Oltre lo slogan: cosa ci insegna davvero il voto islandese sull'Europa

La propaganda di Salvini ha spesso bisogno di fabbricare dei nemici. Se prima odiava i meridionali, oggi odia mussulmani e gay. Ma, soprattutto, odia l'Europa e il solo pensiero che qualcuno possa provarlo dal sogno di poter disporre di pieni poteri.
La tentazione di piegare la realtà geopolitica ed economica alle esigenze della sua propaganda social può produrre cortocircuiti istituzionali imbarazzanti. È quanto accaduto con il recente dibattito sul voto in Islanda, strumentalizzato ad arte per dipingere il responso delle urne come una bocciatura radicale del progetto europeo. Una narrazione che ignora deliberatamente – o per colpevole superficialità – i dati geografici, economici e giuridici di una consultazione che parla una lingua ben diversa.
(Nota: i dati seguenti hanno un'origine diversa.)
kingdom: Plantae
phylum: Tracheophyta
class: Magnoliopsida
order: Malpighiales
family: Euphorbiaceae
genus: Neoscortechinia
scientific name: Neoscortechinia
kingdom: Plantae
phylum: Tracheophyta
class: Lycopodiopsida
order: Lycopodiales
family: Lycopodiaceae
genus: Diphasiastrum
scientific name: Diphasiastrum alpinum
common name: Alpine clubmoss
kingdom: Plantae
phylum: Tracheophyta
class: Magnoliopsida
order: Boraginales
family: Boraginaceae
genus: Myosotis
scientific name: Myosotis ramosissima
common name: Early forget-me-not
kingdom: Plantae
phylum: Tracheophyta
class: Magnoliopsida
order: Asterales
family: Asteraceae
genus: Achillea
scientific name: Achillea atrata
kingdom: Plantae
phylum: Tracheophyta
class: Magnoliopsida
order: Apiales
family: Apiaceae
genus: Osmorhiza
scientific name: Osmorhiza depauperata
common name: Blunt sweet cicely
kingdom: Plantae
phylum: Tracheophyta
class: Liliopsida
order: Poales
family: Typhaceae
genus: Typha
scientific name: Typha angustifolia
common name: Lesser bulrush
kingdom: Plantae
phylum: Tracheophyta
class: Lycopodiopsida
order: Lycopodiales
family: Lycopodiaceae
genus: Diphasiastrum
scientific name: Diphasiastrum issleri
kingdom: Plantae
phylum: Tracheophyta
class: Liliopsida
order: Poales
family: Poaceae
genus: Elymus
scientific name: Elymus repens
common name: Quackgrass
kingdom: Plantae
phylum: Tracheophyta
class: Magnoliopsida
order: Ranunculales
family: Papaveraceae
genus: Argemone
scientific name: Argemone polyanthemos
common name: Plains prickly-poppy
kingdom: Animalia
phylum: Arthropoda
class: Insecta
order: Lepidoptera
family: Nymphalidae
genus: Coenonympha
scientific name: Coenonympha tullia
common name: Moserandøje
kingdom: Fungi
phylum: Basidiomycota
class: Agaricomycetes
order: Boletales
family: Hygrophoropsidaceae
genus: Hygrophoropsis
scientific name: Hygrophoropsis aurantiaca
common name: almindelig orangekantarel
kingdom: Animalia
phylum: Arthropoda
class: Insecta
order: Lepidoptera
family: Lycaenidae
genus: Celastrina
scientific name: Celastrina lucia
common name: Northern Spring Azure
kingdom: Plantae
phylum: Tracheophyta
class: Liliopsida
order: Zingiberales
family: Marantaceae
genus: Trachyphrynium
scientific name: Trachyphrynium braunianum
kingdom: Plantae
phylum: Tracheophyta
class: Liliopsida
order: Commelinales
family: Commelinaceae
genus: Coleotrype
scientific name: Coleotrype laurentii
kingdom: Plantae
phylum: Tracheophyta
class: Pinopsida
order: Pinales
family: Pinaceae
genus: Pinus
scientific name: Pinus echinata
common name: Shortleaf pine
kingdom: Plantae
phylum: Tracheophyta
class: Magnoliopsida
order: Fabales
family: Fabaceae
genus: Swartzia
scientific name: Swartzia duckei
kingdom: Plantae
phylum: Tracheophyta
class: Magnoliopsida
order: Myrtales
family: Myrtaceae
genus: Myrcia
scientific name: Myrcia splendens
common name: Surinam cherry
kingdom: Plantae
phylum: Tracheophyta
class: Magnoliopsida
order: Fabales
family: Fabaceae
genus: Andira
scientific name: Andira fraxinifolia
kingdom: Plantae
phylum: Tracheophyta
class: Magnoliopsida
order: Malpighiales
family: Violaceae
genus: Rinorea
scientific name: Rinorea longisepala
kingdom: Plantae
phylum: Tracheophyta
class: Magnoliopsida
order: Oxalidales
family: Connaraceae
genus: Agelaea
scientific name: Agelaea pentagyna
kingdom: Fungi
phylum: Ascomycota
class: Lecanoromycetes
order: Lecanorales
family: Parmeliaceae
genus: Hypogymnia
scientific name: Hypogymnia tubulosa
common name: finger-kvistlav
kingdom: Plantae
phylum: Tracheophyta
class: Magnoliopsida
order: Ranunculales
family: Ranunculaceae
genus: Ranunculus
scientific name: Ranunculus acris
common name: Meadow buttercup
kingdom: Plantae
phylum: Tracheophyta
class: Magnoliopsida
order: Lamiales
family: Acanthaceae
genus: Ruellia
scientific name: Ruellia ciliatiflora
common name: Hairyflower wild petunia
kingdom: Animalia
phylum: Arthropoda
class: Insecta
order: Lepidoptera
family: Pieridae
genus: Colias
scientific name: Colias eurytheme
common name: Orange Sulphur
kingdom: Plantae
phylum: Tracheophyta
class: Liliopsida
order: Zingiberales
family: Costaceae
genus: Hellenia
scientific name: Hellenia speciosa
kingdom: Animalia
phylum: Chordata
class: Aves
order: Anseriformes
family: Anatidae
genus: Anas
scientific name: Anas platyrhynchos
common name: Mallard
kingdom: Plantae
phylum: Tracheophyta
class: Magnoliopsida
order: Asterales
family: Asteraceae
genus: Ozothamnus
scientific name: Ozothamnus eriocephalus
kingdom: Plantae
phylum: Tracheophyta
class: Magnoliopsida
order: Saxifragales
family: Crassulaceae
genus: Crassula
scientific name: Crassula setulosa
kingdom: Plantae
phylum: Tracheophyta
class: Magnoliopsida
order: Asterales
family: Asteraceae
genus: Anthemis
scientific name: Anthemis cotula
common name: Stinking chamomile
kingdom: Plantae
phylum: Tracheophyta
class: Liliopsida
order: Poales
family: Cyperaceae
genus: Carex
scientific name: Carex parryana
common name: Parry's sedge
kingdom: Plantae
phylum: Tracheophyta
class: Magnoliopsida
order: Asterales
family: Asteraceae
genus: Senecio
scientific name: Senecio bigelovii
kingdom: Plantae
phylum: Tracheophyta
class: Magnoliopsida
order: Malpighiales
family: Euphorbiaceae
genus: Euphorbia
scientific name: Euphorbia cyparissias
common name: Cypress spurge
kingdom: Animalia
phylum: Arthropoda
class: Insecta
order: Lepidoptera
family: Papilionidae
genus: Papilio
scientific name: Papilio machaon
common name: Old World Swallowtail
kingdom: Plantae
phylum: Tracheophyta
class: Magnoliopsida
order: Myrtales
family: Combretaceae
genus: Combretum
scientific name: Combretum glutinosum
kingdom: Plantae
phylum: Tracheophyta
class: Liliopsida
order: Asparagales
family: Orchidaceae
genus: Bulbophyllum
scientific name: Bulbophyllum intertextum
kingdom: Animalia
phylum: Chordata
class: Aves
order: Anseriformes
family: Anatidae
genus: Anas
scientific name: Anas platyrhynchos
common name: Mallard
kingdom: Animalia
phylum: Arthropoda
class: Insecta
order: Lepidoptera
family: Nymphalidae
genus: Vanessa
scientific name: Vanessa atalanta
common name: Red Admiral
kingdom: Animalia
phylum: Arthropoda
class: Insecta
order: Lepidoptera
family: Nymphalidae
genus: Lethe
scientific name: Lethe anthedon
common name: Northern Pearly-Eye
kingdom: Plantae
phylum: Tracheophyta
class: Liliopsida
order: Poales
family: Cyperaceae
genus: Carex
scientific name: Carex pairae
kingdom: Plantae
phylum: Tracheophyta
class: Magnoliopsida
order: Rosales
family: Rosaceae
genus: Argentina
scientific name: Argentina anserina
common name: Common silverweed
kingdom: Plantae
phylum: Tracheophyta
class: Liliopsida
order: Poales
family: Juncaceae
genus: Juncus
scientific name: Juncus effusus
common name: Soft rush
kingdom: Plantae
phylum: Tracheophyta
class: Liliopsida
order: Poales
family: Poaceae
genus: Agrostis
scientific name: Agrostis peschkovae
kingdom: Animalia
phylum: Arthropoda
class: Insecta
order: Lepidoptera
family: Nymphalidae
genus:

I numeri della geografia e del mare
L’Islanda è un caso unico di profonda integrazione continentale senza adesione formale: lo Stato fa già parte dello Spazio economico europeo (SEE) e di Schengen, godendo dei benefici del mercato unico ma tenendo rigorosamente fuori dai trattati la Politica comune della pesca (CFP).
Per Reykjavík il settore ittico non è un dettaglio marginale, bensì il pilastro economico che genera circa il 40% delle esportazioni di beni ed è vitale per le comunità costiere. Non sorprende, dunque, la geografia del voto: il "sì" ha trionfato a Reykjavík (57,5% e 54,5% nei collegi della capitale), area urbana e terziaria, ed il "no" ha dilagato nelle zone costiere e rurali (62,9% nel Nord-Ovest, 61,2% nel Nord-Est, 60,5% nel Sud), strettamente dipendenti dalle risorse ittiche e spaventate dall'idea di dover cedere le quote e i contingenti di pesca a Bruxelles.
Due storie istituzionali incomparabili
Spacciare questo voto per una rivolta populista contro l’Unione Europea –come fatto dal profilo ufficiale della Lega– significa compiere un'operazione intellettualmente scorretta.
L’Islanda è una nazione insulare di circa 400 mila abitanti, storicamente autonoma, che valuta i costi e i benefici del trasferimento di specifiche competenze marittime. L’Italia, per contro, è un Paese fondatore dell’Unione, membro dell’Eurozona e protagonista delle politiche comuni da decenni. Confondere realtà istituzionali ed economiche così distanti non è sovranismo: è manifesta incompetenza sui dossier internazionali.
Il nodo della classe dirigente
Il cortocircuito si fa politico quando a veicolare questa lettura è il canale ufficiale di un partito guidato da un vicepresidente del Consiglio italiano. Un rappresentante di governo ha legittimamente facoltà di criticare le politiche di Bruxelles, ma trasformare una complessa vertenza sulla pesca nordica in uno slogan da campagna elettorale permanente squalifica l'autorevolezza del Paese.
Più che una lezione di democrazia d'oltralpe, la vicenda restituisce la fotografia di una classe dirigente sempre più lontana dalla complessità dei dossier internazionali. Ed evidenzia, con impietosa precisione, le ragioni di una progressiva marginalizzazione politica.
Anche l'immancabile Simone Pillon non ha perso occasione per esternare il suo disprezzo verso l'Europa dei diritti:

Al solito, il leghista tenta di sostenere che il popolo italiano dovrebbe necessariamente pensarla come il suo partito e che tutti vorrebbero più nazionalismo e meno comunione dei popoli. Perché in fondo si sa che l'ideologia populista vive di disprezzo e che per sua stessa definizione è capace solamente di distruggere.